WHAT YOU WILL DO: Can you rewrite the listing below, switching every "image" to "frame" and leaving everything else unchanged? Leave the pictures out of your answer.

*** Opening of RAW DATA ***

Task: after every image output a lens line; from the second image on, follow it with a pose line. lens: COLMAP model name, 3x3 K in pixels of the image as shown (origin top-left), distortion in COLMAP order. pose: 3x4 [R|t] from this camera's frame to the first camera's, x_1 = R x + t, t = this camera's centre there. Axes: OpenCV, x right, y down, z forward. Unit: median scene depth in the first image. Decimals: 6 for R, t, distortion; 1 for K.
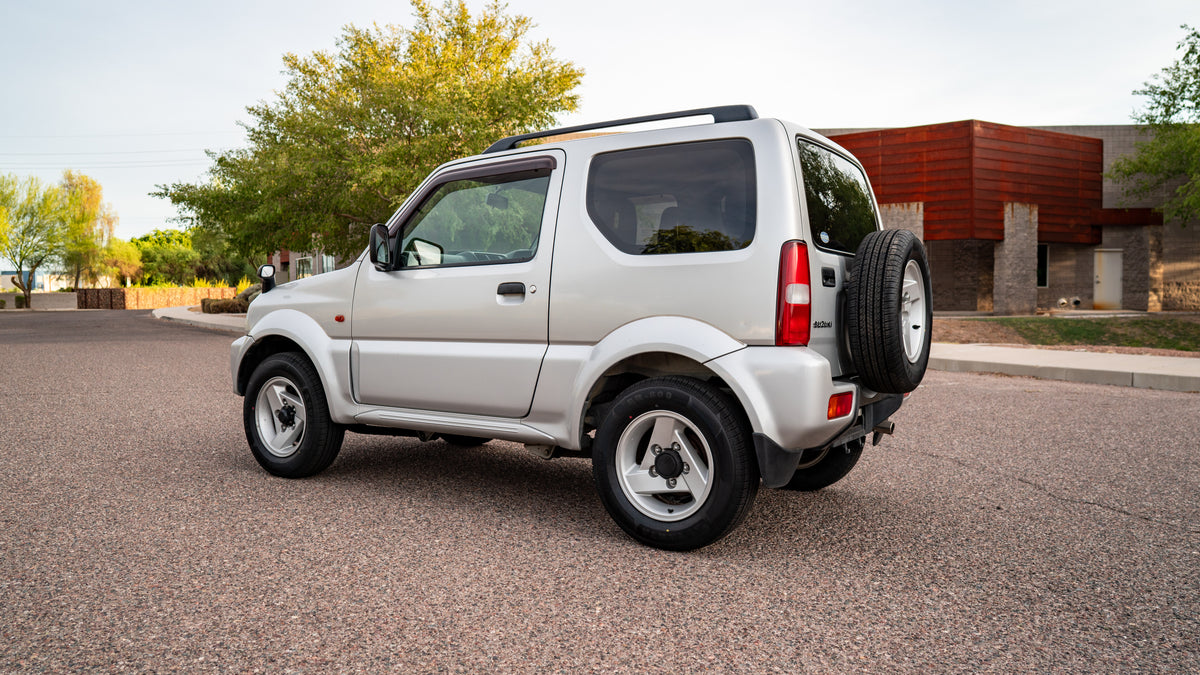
lens RADIAL K [[883.3, 0, 591.8], [0, 883.3, 345.5], [0, 0, 1]] dist [-0.030977, 0.006601]
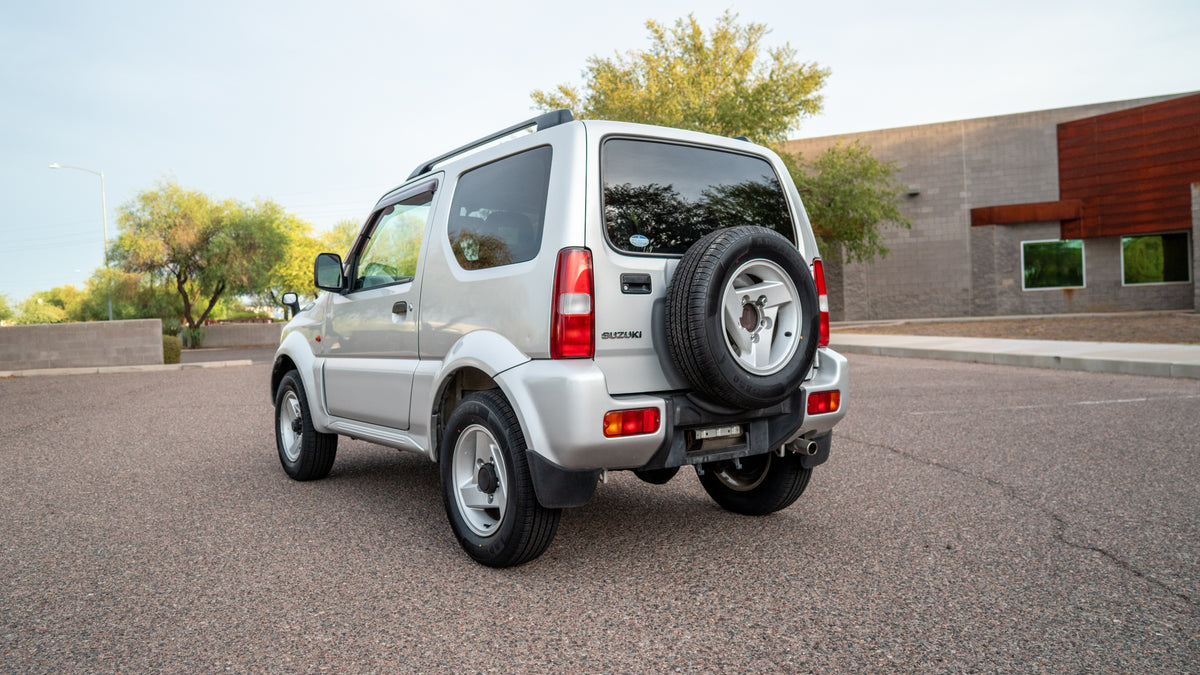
lens RADIAL K [[876.4, 0, 566.1], [0, 876.4, 349.5], [0, 0, 1]] dist [-0.056093, 0.051244]
pose [[0.929029, -0.019625, -0.369487, 0.078584], [0.016122, 0.999791, -0.012566, 0.000327], [0.369656, 0.005717, 0.929151, 0.016768]]
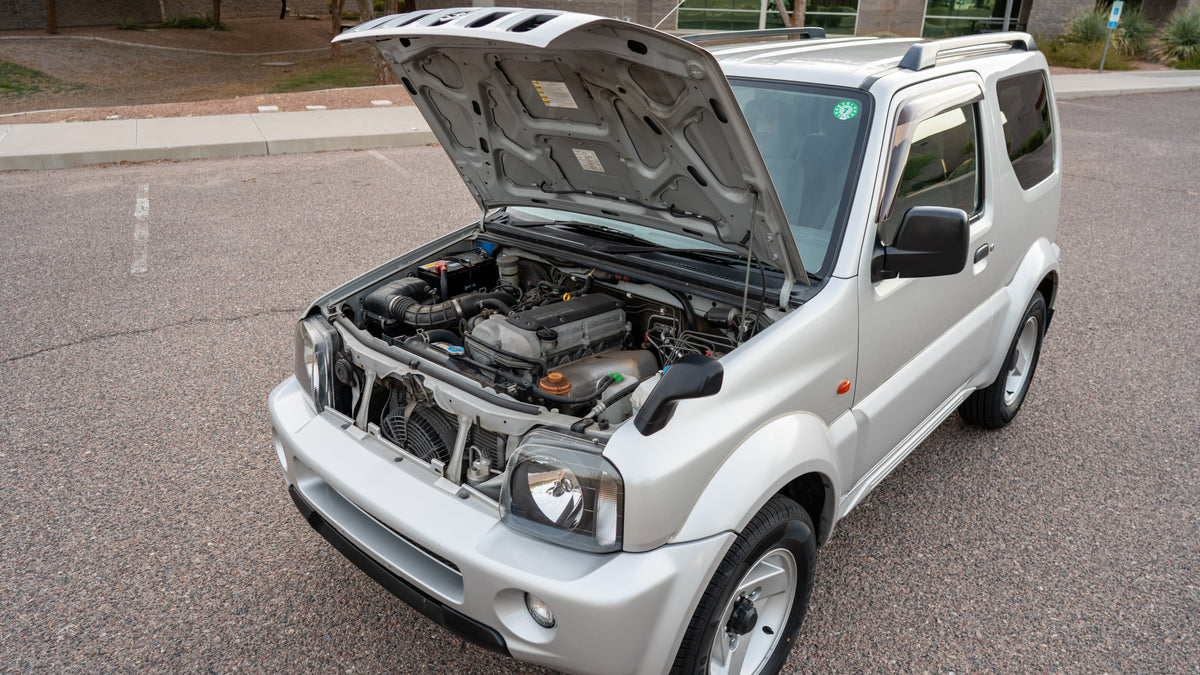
lens RADIAL K [[814.2, 0, 593.5], [0, 814.2, 342.6], [0, 0, 1]] dist [-0.054824, 0.045640]
pose [[0.145283, -0.391518, 0.908629, -0.143579], [0.043158, 0.920006, 0.389520, -0.049344], [-0.988448, -0.017376, 0.150559, 0.204689]]
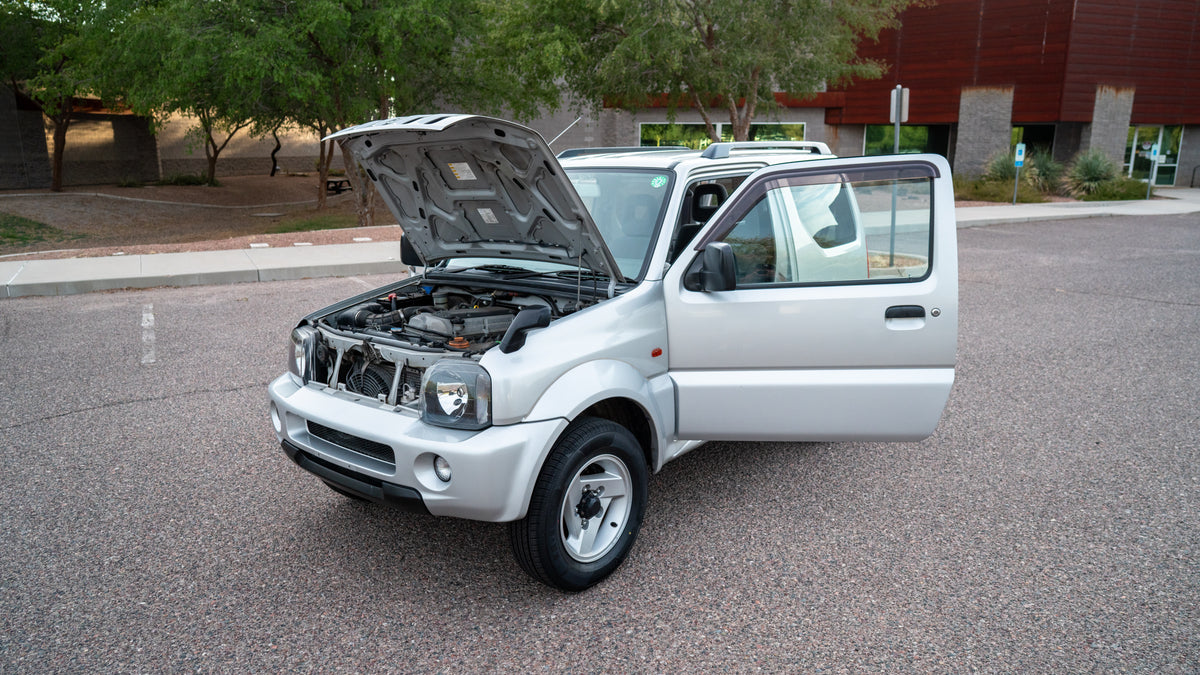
lens RADIAL K [[815.5, 0, 599.5], [0, 815.5, 345.7], [0, 0, 1]] dist [-0.048448, 0.041712]
pose [[0.110853, -0.230278, 0.966790, -0.195349], [0.060317, 0.972552, 0.224734, -0.040372], [-0.992005, 0.033402, 0.121700, 0.182073]]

*** Close of RAW DATA ***

SOLUTION FOR THIS TASK:
Task: after every frame output a lens line; from the second frame on, follow it with a pose line. lens: COLMAP model name, 3x3 K in pixels of the frame as shown (origin top-left), distortion in COLMAP order. pose: 3x4 [R|t] from this camera's frame to the first camera's, x_1 = R x + t, t = this camera's centre there. Axes: OpenCV, x right, y down, z forward. Unit: median scene depth in the first frame. Decimals: 6 for R, t, distortion; 1 for K.
lens RADIAL K [[883.3, 0, 591.8], [0, 883.3, 345.5], [0, 0, 1]] dist [-0.030977, 0.006601]
lens RADIAL K [[876.4, 0, 566.1], [0, 876.4, 349.5], [0, 0, 1]] dist [-0.056093, 0.051244]
pose [[0.929029, -0.019625, -0.369487, 0.078584], [0.016122, 0.999791, -0.012566, 0.000327], [0.369656, 0.005717, 0.929151, 0.016768]]
lens RADIAL K [[814.2, 0, 593.5], [0, 814.2, 342.6], [0, 0, 1]] dist [-0.054824, 0.045640]
pose [[0.145283, -0.391518, 0.908629, -0.143579], [0.043158, 0.920006, 0.389520, -0.049344], [-0.988448, -0.017376, 0.150559, 0.204689]]
lens RADIAL K [[815.5, 0, 599.5], [0, 815.5, 345.7], [0, 0, 1]] dist [-0.048448, 0.041712]
pose [[0.110853, -0.230278, 0.966790, -0.195349], [0.060317, 0.972552, 0.224734, -0.040372], [-0.992005, 0.033402, 0.121700, 0.182073]]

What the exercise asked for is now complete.